Monday, January 05, 2026

What is time for me?


Just after Christmas, I was walking along a footpath near our home with my son and my grandchildren. The children were riding their scooters. It was late afternoon, really twilight, and darkness was beginning to encroach on the landscape.

We met an elderly man walking his dog in the opposite direction. He stopped to watch the children playing for a moment, then spoke to us. He said he had just spent a few days with his daughter, now forty-seven, whom he had not seen for a long time. He shook his head slightly and said, isn’t it strange how time flies? He told us he was now in his seventies, and that it felt like only a moment since she had been a small girl. And now, suddenly, she was a middle-aged woman.

We agreed, in the polite way people do, that time does indeed pass very quickly. He then continued on his way with his dog.

My son turned to me and said: So tell me, how does time look to you? Does your whole life now seem as if it’s gone by in a flash?

I stopped and thought about it. It seemed a more complicated question than it first appeared. I hesitated. The children circled, impatient to move on. We continued walking, diverted; I never gave him an answer at the time.

So what does my life actually look like, viewed from 75? Two observations come to mind.

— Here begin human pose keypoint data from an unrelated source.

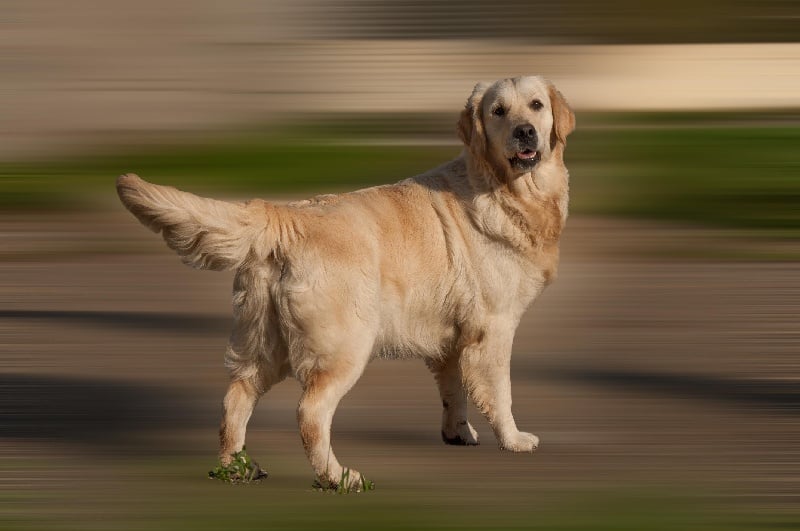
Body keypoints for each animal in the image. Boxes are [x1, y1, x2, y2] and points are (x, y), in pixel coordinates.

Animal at [115, 75, 572, 490]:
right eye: (499, 111)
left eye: (535, 105)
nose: (525, 132)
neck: (502, 188)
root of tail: (285, 216)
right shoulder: (494, 327)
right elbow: (500, 391)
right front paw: (513, 440)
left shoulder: (452, 337)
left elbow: (454, 389)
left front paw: (458, 433)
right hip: (343, 346)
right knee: (310, 413)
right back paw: (338, 477)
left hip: (263, 344)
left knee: (234, 399)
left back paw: (236, 468)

The first is that I do have quite detailed memories of early childhood, of being very young, not much older than my grandchildren are now. I also have vivid memories of myself as a teenager, though they are episodic rather than continuous, and of my early twenties. But all of this lies fifty to sixty years in the past. The person I was then, now feels to me almost like a stranger, no more immediately accessible to me than any young person I might pass in the street. The memories exist, but I don't inhabit that earlier self.

The second observation concerns how time works for me now. In this respect, I do not think I am very different from someone at any age. I experience myself as present within a narrow temporal window: a sense of continuity extending back a few hours, perhaps not as far as a full day, and forward a few hours into anticipation. This limited span is what gives coherence to what I am doing and perceiving. Beyond that, whether into the past or the future, I have to consult external records: a diary, a calendar, photographs, documents. Those longer stretches of time don't form a unified totality in my mind.

It is as though I am walking along a very long, dark road with a small torch. The beam illuminates only my immediate surroundings. It gestures vaguely toward the darkness ahead and allows some reconstruction of the darkness behind, but I do not live in either of those regions. I live only in the illuminated patch, in the extended present.

Had I been able to formulate it at the time, that is what I would have said to my son.